We make things complex. It doesn't matter what it is, we can make it seem more complex than it is. Don't believe me? Let's take a look at something simple: tying your shoes. This is something that you probably do every day, and something that we teach our children how to do. How complicated is that? I mean, young kids learn how to do it all the time! I remember being taught by looping my shoelaces into two loops (called bunny ears), then wrapping them around each other and pulling tight.

But try and break it down to the basic steps, and you will see how quickly something so simple becomes so horribly complex.

Here is a website that teaches you three different ways to tie your shoes. The shortest method shown has seven steps, but they still need to use videos to demonstrate the techniques. Think about how complicated it would be without those videos. On top of all of that, apparently we have been tying our shoes wrong all this time.

But enough of tying shoes and bunnies, let's get back to the web and cut to the chase.

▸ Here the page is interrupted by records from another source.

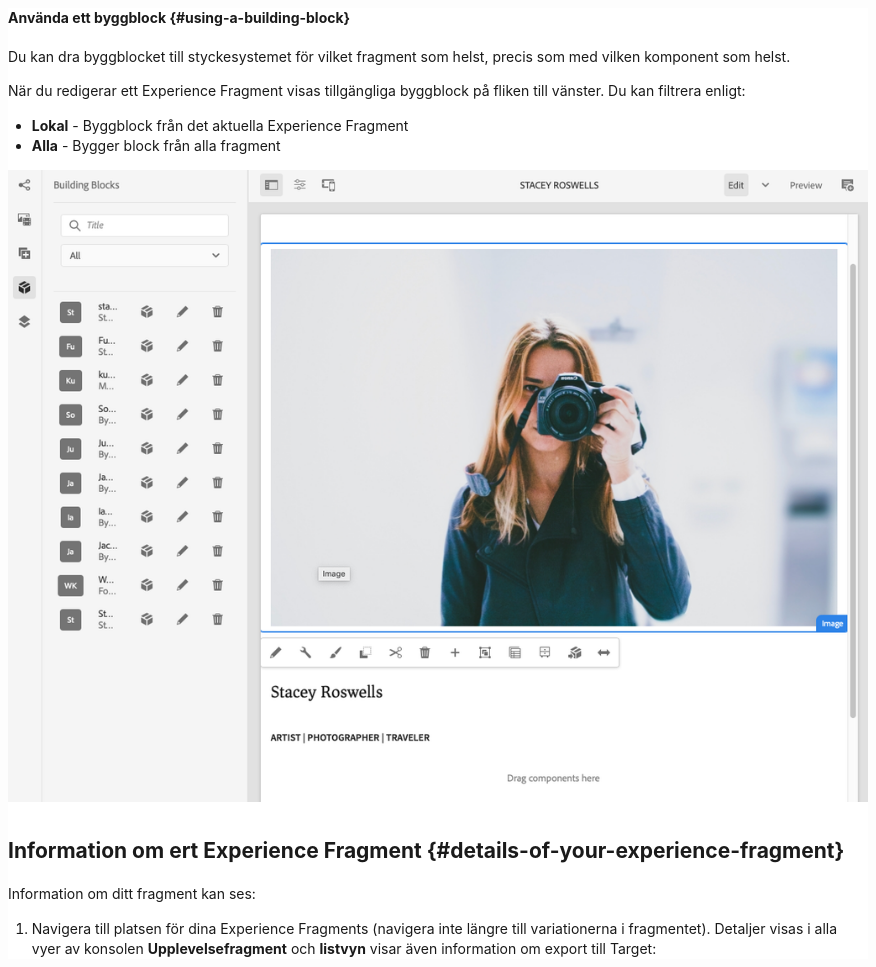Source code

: #### Använda ett byggblock {#using-a-building-block}

Du kan dra byggblocket till styckesystemet för vilket fragment som helst, precis som med vilken komponent som helst.

När du redigerar ett Experience Fragment visas tillgängliga byggblock på fliken till vänster. Du kan filtrera enligt:

* **Lokal** - Byggblock från det aktuella Experience Fragment
* **Alla** - Bygger block från alla fragment

![Markera byggblock](/help/sites-cloud/authoring/assets/xf-14.png)

## Information om ert Experience Fragment {#details-of-your-experience-fragment}

Information om ditt fragment kan ses:

1. Navigera till platsen för dina Experience Fragments (navigera inte längre till variationerna i fragmentet).
Detaljer visas i alla vyer av konsolen **Upplevelsefragment** och **listvyn** visar även information om export till Target: 
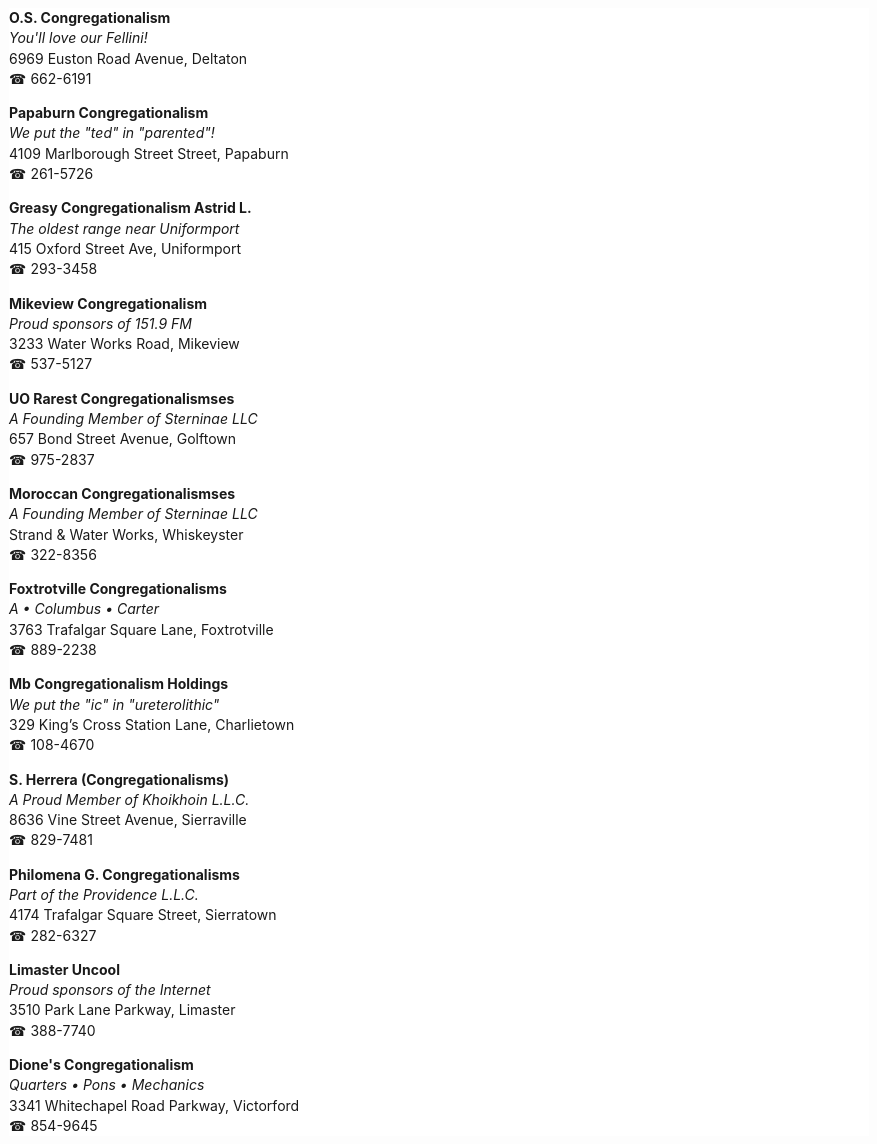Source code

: **O.S. Congregationalism**  
_You'll love our Fellini!_  
6969 Euston Road Avenue, Deltaton  
☎ 662-6191

**Papaburn Congregationalism**  
_We put the "ted" in "parented"!_  
4109 Marlborough Street Street, Papaburn  
☎ 261-5726

**Greasy Congregationalism Astrid L.**  
_The oldest range near Uniformport_  
415 Oxford Street Ave, Uniformport  
☎ 293-3458

**Mikeview Congregationalism**  
_Proud sponsors of 151.9 FM_  
3233 Water Works Road, Mikeview  
☎ 537-5127

**UO Rarest Congregationalismses**  
_A Founding Member of Sterninae LLC_  
657 Bond Street Avenue, Golftown  
☎ 975-2837

**Moroccan Congregationalismses**  
_A Founding Member of Sterninae LLC_  
Strand & Water Works, Whiskeyster  
☎ 322-8356

**Foxtrotville Congregationalisms**  
_A • Columbus • Carter_  
3763 Trafalgar Square Lane, Foxtrotville  
☎ 889-2238

**Mb Congregationalism Holdings**  
_We put the "ic" in "ureterolithic"_  
329 King’s Cross Station Lane, Charlietown  
☎ 108-4670

**S. Herrera (Congregationalisms)**  
_A Proud Member of Khoikhoin L.L.C._  
8636 Vine Street Avenue, Sierraville  
☎ 829-7481

**Philomena G. Congregationalisms**  
_Part of the Providence L.L.C._  
4174 Trafalgar Square Street, Sierratown  
☎ 282-6327

**Limaster Uncool**  
_Proud sponsors of the Internet_  
3510 Park Lane Parkway, Limaster  
☎ 388-7740

**Dione's Congregationalism**  
_Quarters • Pons • Mechanics_  
3341 Whitechapel Road Parkway, Victorford  
☎ 854-9645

The web is complicated already. You have web pages, and apps, and content strategy, and oh, yeah -- social media, AND inbound marketing, AND stakeholders, AND messaging, AND e-commerce, and -- AHHHHH! The list goes on and on. It's complicated, it's convoluted, and it's complex.

Make the Complex Simple

While one of the easiest things to do in design and development is to make something simple seem complicated, possibly the single hardest things to do is to make the complicated seem easy. Making the complex seem simple is difficult and exasperating, and yet some companies are getting it right.

Simple Apps

One of the best examples of this is the Google search page. Behind the scenes, Google has hundreds of servers, that continually scour, catalog, and index the Internet, so that when you type in a question, they can provide links to possible answers. Yet the page itself is very simple. A few unobtrusive links, one occasionally entertaining and informative logo, and one search box. That's it. Nothing is there to distract you from doing what your need to do: run a search. All of the complexity is hidden away from the us, the user. We don't need to know about the petabytes of data, and the thousands of hours that went into the complex algorithms that are used to give us any search result, let alone the one we are after. We don't care about those things. We just want the results.

So why do we make things so complicated? It just seems to be a part of human nature. Maybe we are afraid that if things are too simple, they're not important. Or maybe it comes down to communication. We make things seem complex, because we are trying to communicate our ideas as completely as we can, and words are all too often not enough. There is a world of truth in the old saying that a picture is worth a thousand words.

The web is such a wonderful and dynamic method of communication. It combines the written word, along with pictures, videos, audio recordings, and ever-evolving interactions in a way that our options to communicate clearly seem almost limitless. But along the way, we need to remind ourselves of the message we trying to convey, or the information we are trying to capture, and really ask ourselves if all the fluff is really needed. If the answer is no, then that's a great place to start with making something complex more simple.